*Lo que se espera*:
Conteste las preguntas siguientes a partir del texto sobre la mirada de los padres que figura más abajo.
1. ¿Qué se deja atrás para adentrarse en la mirada de los menores?
2. ¿Qué cualidades mostraban con facilidad las mujeres?
3. ¿En qué han pasado a convertirse la crianza y la educación?

==== Texto proporcionado ====

La importancia de la mirada de los padres

Replantearse la educación de los hijos se ha convertido en una realidad. Dejamos atrás las tradiciones y los arcaísmos para adentrarnos en la mirada de nuestros menores.

Todo el mundo sabe que ser padre hoy en día no es lo mismo que antaño. Sin ir más lejos, nuestros padres y abuelos vivieron una cultura que atesoraba a la masculinidad unos caracteres y facultades diferentes a los de las mujeres, quienes con facilidad mostraban sensibilidad, ternura, sostén y una mirada de reconocimiento y validación. Dichas cualidades deben ser incorporadas por el padre si no quieren quedarse obsoletos en los tiempos que corren. Sin embargo, el papel que desempeñan las mujeres en la sociedad actual ha cambiado hasta tal punto, en el que la crianza y educación han pasado a ser un problema de dos; tanto de hombres como de mujeres.

==== Extractos de filas ====

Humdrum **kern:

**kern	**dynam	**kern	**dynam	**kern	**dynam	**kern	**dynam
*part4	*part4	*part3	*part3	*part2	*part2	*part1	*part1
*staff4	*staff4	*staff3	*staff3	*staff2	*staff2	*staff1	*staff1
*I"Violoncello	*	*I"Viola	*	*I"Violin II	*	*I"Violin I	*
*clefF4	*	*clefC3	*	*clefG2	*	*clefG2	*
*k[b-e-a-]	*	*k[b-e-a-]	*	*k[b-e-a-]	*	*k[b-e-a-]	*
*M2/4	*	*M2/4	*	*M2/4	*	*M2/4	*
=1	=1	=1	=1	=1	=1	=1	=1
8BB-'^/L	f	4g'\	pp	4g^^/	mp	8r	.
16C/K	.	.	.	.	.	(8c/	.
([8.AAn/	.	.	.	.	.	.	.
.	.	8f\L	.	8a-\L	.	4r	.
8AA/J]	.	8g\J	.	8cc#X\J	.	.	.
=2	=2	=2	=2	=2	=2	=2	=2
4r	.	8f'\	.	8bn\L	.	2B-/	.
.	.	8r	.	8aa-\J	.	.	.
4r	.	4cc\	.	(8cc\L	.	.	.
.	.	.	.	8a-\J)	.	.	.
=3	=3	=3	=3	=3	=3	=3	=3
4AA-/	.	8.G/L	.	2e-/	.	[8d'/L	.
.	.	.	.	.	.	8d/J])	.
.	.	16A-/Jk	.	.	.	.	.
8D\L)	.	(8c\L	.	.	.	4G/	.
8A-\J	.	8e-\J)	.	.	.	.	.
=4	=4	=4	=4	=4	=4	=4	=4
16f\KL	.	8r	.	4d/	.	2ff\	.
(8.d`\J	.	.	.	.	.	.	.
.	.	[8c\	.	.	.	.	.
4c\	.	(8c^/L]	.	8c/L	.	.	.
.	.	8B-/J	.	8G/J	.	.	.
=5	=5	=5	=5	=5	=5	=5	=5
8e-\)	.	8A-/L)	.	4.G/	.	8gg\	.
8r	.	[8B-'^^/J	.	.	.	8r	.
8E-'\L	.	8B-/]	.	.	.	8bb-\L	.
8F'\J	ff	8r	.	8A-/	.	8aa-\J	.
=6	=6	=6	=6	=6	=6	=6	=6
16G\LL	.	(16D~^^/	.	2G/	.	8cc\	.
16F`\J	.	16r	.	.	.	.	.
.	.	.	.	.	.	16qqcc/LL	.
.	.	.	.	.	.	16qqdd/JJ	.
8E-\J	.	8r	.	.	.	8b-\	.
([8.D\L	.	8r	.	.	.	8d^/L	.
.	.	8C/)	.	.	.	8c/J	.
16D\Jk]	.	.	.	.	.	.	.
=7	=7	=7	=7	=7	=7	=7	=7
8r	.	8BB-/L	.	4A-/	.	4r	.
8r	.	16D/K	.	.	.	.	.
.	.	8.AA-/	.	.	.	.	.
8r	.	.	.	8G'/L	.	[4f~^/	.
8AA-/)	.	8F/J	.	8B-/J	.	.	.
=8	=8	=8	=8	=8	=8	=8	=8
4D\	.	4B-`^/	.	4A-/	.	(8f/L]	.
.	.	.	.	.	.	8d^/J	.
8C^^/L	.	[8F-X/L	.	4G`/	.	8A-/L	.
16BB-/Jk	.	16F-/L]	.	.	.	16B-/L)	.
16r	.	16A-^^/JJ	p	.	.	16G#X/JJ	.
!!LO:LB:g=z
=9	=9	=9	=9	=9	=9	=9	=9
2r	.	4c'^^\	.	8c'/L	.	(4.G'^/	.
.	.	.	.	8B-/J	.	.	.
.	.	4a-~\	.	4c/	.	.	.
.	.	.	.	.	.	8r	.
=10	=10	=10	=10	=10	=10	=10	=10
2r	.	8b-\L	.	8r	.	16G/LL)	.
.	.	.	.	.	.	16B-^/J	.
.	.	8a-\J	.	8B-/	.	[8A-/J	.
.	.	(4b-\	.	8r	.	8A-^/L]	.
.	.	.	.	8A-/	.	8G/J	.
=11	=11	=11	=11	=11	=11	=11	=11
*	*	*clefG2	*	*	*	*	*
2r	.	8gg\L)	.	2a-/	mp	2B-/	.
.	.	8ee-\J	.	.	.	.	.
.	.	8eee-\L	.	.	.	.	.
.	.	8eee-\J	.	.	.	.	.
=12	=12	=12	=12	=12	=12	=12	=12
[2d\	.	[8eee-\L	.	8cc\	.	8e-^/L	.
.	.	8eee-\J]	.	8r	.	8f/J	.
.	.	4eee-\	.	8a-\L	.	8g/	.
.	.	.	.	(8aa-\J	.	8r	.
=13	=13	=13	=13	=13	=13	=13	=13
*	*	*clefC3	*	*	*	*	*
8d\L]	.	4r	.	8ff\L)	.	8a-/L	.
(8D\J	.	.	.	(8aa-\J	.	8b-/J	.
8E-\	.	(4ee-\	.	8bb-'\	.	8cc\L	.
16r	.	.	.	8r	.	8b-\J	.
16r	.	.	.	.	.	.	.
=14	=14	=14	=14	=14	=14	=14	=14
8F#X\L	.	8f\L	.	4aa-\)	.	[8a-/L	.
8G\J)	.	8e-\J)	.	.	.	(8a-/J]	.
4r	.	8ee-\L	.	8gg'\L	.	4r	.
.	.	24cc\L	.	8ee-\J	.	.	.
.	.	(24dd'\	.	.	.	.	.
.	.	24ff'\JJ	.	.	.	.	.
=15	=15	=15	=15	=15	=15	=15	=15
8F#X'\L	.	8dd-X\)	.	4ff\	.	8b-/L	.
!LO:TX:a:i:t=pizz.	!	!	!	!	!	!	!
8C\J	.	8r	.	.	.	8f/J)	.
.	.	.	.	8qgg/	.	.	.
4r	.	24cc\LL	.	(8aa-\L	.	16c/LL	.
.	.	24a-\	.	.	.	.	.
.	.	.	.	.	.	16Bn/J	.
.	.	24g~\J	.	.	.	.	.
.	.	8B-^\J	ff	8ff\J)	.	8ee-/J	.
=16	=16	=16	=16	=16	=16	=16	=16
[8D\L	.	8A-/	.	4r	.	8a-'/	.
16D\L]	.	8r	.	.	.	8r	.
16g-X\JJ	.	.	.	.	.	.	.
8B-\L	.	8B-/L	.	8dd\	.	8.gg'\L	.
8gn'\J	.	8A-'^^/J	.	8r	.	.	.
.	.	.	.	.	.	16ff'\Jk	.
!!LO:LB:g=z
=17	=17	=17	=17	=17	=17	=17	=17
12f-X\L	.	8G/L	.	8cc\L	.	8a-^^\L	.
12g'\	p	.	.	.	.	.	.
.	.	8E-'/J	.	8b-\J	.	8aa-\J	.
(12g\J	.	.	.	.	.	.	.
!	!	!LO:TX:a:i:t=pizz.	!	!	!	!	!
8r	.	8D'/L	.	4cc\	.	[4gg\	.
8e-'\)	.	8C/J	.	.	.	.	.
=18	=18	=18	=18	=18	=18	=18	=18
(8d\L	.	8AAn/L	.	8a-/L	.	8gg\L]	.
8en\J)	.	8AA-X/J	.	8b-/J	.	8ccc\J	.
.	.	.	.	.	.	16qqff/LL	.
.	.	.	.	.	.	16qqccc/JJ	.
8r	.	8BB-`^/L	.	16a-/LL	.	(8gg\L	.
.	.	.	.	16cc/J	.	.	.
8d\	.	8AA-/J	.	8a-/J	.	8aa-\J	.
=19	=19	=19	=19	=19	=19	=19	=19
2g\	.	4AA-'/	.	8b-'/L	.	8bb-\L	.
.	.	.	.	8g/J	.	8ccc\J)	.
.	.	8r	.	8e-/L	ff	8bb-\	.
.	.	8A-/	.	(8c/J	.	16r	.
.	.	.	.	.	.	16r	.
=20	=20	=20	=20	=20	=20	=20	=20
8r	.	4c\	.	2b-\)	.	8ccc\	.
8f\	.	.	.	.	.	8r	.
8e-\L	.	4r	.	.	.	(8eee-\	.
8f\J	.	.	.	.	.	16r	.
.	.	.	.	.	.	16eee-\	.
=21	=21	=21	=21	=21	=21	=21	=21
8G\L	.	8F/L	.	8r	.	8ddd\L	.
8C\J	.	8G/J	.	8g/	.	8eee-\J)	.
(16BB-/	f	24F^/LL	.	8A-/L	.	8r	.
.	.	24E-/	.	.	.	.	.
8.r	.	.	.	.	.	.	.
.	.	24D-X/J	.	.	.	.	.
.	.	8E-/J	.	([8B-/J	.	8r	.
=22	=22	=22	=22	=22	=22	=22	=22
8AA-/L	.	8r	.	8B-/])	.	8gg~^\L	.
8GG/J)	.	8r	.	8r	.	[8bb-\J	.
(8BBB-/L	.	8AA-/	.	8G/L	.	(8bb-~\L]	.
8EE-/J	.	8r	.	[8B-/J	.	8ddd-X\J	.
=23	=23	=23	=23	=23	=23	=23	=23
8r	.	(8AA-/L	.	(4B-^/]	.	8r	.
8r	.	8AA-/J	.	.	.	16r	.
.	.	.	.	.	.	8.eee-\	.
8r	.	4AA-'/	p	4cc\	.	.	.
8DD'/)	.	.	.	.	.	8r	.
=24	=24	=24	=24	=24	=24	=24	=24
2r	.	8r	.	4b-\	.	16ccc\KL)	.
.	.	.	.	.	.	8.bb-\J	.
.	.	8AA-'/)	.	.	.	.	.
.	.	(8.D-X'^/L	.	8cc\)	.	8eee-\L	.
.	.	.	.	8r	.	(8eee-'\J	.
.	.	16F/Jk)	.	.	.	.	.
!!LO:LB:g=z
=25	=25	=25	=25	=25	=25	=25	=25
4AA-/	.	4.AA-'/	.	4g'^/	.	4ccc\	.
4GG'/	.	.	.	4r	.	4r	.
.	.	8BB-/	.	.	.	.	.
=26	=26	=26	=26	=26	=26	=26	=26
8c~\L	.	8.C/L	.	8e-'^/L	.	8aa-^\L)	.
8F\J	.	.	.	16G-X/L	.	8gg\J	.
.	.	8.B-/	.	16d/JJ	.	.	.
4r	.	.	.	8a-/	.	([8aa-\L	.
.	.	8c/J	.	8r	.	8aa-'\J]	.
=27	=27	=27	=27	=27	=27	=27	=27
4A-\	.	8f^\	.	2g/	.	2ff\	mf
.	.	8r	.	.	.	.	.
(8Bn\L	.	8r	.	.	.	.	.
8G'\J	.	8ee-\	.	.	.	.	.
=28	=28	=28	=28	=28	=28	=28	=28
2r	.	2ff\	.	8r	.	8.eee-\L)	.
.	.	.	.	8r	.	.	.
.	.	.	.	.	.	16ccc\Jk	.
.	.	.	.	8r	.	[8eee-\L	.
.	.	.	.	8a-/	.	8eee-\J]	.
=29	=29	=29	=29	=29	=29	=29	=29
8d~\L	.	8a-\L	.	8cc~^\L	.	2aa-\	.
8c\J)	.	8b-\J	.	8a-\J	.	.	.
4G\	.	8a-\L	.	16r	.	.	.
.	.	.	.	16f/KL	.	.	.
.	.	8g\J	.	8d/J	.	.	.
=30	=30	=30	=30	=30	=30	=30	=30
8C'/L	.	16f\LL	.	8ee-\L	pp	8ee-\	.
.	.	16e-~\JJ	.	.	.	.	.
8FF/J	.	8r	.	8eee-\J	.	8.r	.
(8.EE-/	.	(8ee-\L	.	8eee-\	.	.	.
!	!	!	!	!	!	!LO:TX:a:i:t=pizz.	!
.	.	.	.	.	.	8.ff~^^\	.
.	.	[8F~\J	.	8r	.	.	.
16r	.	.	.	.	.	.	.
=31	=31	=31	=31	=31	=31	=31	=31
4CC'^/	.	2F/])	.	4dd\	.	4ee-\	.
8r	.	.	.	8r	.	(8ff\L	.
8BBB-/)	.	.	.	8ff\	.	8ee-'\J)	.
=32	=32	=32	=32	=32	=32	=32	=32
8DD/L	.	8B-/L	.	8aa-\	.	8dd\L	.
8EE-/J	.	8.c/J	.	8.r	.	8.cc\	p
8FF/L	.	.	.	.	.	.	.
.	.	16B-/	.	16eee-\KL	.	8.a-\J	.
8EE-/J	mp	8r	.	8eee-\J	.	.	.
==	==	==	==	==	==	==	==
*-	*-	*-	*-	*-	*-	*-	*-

====

*Espacio de respuesta*:
1. Las tradiciones y los arcaísmos.
2. Sensibilidad, ternura, sostén y una mirada de reconocimiento y validación.
3. En un problema de dos, tanto de hombres como de mujeres.